Walker was a frequent soloist with many great American orchestras, including the Cleveland Orchestra, the New York Philharmonic, and the Philadelphia Orchestra. In the 1970s, Walker appeared twice at Carnegie Hall as the baritone soloist in performances of Mahler's 8th Symphony with the Chicago Symphony, conducted by Sir Georg Solti.

Walker retired from singing in 1982. In 1970, Walker was named Distinguished Alumnus of the Year by his alma mater, Texas Christian University. In 1980, he was named the Hearndon Distinguished Visiting Professor of Music at Texas Christian University and taught master classes in performance for several years. He also taught master classes as the Carol Kyle Distinguished Visiting Professor of Music at Lamar University in Beaumont, Texas from 1980 to 1984.

==General Director, Fort Worth Opera==
In 1991, Walker returned to his hometown of Fort Worth to accept the position of General Director of the Fort Worth Opera, a small regional company "with a low budget, low profile and low community confidence".

Even when he was still at the Met and working with world-class stage directors and designers, Walker believed that great singing was what made great opera. "'That's what opera's all about, you know: let the opera singer sing and opera will flourish.'" When he began to produce opera in Fort Worth, Walker capitalized on this philosophy of "a singer's opera" by recognizing the opportunity for Fort Worth Opera to be a showcase for up-and-coming vocal talent.

Focusing mostly on the standard Italian and French repertory, Walker led the company through "seven seasons of rising artistry and record audiences", ultimately increasing season subscriptions, wiping out deficits, and bolstering the company's annual budget and its endowment to what were then record levels.
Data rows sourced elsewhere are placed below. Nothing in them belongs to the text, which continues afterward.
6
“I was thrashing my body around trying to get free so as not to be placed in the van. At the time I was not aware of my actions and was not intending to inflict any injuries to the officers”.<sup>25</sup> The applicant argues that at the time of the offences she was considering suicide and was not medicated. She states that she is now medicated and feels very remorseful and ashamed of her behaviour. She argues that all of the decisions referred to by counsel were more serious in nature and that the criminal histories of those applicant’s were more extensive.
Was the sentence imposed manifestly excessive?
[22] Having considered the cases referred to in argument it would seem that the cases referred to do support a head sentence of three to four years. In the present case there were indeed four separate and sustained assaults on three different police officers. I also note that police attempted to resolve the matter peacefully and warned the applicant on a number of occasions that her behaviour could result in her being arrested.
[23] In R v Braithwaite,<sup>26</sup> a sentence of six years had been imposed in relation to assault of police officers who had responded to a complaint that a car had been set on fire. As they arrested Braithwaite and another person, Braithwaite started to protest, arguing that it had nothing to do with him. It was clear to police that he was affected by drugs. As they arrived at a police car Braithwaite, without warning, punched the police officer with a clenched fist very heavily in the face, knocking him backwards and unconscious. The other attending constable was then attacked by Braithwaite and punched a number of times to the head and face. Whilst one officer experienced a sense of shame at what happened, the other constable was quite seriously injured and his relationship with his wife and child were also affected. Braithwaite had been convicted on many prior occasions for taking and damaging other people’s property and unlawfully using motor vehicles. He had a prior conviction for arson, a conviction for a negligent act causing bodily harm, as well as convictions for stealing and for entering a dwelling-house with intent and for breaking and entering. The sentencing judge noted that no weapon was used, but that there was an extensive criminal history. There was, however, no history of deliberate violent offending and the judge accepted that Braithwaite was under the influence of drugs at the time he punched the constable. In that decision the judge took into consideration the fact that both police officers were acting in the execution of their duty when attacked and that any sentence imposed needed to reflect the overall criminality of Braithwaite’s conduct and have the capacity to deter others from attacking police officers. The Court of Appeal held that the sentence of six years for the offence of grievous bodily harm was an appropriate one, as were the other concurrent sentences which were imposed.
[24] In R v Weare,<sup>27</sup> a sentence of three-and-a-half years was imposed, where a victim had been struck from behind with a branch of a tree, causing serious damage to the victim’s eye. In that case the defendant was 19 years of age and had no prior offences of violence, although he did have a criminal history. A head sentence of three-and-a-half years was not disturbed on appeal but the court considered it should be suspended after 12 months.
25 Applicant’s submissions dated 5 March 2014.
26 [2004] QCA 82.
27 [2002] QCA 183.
During Walker's tenure, Fort Worth Opera joined other major Fort Worth performing arts organizations (Fort Worth Symphony, Texas Ballet Theater, the Van Cliburn International Piano Competition and Cliburn Concerts series) when they moved into their permanent home at Bass Performance Hall. Tickets for the 1998-1999 inaugural season of Fort Worth Opera at Bass Performance Hall were sold out.

In 1998, despite the successes achieved under Walker's tenure, the executive committee of the larger Fort Worth Opera board of directors attempted to force Walker to retire, but their decision was overridden by a vote of the full board. "I'm the happiest man in America", Walker said at the time. "This is the job I prepared for my whole life. I can't wait to get started again." Walker's contract was extended until 2002, when he retired and was named Executive Director Emeritus by the Fort Worth Opera board of directors.

==Personal life==
Walker married Marci in 1957. The couple had four children and three grandchildren. One of his sons, popularly known by the pseudonym "Wammo", was a co-founder, songwriter and performer with the Asylum Street Spankers.

==Recordings==
Commercially available audio and video recordings of Walker are rare.

===Audio===
- Cole Porter: A Remembrance RCA/NBC, rare recording from a Today Show broadcast in 1965
- The Naked Carmen Mercury SRM 1-604, 1970
- Wildcat Original Broadway Cast Soundtrack, RCA Victor LOC-1060, 1961

===Video===
- The Voice of Firestone: A Firestone French Opera Gala (as Mercutio in Romeo et Juliette, telecast of February 10, 1963) ISBN 1-56195-054-8, New England Conservatory of Music/Video Artists International. Inc.
- The Bell Telephone Hour shows on file at the Paley Center for Media (formerly the Museum of Television and Radio) in New York. New York

Other recordings and career memorabilia are on deposit in the William Walker Collection at the library at Texas Christian University, Fort Worth, Texas.